- What the task asks
Copy out the lines again word for word, starting at the line containing "Inorder to find" and ending at the line containing "80 and 443).", with both of those lines included.

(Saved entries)
·····

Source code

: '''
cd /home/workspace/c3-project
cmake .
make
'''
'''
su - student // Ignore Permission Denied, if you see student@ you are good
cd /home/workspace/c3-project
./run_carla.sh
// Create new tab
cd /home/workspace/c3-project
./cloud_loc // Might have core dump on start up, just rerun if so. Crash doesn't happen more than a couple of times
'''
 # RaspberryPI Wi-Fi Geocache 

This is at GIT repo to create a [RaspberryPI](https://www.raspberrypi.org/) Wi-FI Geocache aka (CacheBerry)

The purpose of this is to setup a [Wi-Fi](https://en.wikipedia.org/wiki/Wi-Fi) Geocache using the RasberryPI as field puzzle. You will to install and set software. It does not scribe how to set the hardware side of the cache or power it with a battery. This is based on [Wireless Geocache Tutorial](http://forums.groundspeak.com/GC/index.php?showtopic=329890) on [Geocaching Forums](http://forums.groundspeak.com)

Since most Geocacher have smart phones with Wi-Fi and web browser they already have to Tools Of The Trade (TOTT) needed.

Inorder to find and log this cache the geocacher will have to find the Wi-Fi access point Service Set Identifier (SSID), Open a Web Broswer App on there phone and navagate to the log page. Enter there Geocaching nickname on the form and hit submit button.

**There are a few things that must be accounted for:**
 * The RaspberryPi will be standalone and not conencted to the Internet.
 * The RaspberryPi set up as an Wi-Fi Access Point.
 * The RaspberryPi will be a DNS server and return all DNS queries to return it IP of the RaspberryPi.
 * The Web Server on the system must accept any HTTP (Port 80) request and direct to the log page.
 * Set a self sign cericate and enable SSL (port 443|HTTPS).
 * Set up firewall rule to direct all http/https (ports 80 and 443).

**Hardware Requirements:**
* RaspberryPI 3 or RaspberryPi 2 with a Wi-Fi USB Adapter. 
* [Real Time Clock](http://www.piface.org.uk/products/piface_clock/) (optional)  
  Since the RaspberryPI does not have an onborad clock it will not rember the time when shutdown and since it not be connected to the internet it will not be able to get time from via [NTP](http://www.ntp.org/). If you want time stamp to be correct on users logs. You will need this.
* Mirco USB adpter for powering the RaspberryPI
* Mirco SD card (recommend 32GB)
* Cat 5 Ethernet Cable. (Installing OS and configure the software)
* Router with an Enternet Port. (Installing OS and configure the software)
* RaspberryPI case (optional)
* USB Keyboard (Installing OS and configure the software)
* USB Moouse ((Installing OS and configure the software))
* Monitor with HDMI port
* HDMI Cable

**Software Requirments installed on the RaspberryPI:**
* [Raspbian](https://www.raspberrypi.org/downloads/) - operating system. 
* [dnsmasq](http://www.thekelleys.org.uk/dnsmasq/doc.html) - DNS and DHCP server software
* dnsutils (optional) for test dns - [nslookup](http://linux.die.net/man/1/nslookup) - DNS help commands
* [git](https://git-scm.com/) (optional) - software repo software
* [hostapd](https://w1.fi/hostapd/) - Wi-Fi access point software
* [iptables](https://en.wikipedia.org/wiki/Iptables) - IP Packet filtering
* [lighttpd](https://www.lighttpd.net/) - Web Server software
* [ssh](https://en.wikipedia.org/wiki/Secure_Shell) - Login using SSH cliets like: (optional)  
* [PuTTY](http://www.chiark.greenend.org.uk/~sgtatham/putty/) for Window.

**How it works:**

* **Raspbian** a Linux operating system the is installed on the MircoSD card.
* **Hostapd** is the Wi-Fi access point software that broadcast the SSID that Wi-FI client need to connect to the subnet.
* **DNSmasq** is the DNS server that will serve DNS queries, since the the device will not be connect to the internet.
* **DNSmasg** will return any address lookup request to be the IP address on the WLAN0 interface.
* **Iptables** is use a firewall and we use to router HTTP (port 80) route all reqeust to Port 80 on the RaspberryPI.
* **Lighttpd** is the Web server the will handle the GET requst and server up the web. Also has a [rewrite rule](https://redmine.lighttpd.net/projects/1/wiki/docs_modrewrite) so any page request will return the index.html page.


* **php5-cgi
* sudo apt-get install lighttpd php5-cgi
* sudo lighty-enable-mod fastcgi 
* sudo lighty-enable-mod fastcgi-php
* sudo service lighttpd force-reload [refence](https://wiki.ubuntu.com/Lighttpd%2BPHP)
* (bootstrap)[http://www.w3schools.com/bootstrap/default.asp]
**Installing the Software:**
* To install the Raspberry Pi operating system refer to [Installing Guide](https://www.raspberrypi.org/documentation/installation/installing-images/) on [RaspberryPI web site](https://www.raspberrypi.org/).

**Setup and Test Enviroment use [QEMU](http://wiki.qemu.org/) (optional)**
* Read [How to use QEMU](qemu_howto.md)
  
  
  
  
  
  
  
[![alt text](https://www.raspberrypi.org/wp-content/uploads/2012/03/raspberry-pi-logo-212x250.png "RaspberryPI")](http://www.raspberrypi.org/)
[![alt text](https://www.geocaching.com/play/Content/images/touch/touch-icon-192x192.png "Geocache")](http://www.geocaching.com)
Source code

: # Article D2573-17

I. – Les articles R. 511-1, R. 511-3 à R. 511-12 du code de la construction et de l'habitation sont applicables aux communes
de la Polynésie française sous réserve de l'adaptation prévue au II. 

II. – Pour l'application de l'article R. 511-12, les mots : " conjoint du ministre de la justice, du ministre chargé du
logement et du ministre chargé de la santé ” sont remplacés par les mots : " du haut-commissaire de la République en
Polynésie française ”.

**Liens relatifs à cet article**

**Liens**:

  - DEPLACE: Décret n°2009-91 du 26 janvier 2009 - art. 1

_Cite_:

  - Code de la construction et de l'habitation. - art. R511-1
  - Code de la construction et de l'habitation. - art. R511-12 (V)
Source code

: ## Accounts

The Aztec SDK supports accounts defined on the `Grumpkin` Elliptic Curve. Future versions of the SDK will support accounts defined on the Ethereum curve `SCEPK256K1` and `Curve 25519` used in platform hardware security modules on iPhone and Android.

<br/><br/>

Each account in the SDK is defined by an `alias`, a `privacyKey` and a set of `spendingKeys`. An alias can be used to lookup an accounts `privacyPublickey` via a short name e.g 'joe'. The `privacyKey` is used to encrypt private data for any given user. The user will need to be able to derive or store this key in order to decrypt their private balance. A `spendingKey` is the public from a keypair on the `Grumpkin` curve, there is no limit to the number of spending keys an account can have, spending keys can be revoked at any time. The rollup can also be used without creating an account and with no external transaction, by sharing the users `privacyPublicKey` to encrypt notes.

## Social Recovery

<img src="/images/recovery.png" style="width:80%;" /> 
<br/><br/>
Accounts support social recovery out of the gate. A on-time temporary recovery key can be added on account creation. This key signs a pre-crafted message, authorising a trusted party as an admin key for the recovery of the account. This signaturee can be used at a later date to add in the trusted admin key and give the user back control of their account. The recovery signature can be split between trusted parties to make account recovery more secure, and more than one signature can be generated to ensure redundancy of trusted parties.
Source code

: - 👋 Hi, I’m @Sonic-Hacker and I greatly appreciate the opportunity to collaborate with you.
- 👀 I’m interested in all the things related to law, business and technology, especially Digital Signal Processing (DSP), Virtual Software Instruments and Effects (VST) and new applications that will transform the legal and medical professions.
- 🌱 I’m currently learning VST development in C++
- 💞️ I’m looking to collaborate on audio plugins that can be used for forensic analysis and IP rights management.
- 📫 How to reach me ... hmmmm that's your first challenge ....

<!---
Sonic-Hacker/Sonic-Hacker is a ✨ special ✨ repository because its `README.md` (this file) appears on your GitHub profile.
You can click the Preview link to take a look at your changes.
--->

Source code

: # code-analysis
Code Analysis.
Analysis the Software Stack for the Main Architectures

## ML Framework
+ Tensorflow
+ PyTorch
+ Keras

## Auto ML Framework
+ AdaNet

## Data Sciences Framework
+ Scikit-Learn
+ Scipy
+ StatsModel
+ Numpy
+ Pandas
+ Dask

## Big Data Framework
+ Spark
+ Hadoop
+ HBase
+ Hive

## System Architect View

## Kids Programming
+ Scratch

·····

- Written answer
Inorder to find and log this cache the geocacher will have to find the Wi-Fi access point Service Set Identifier (SSID), Open a Web Broswer App on there phone and navagate to the log page. Enter there Geocaching nickname on the form and hit submit button.

**There are a few things that must be accounted for:**
 * The RaspberryPi will be standalone and not conencted to the Internet.
 * The RaspberryPi set up as an Wi-Fi Access Point.
 * The RaspberryPi will be a DNS server and return all DNS queries to return it IP of the RaspberryPi.
 * The Web Server on the system must accept any HTTP (Port 80) request and direct to the log page.
 * Set a self sign cericate and enable SSL (port 443|HTTPS).
 * Set up firewall rule to direct all http/https (ports 80 and 443).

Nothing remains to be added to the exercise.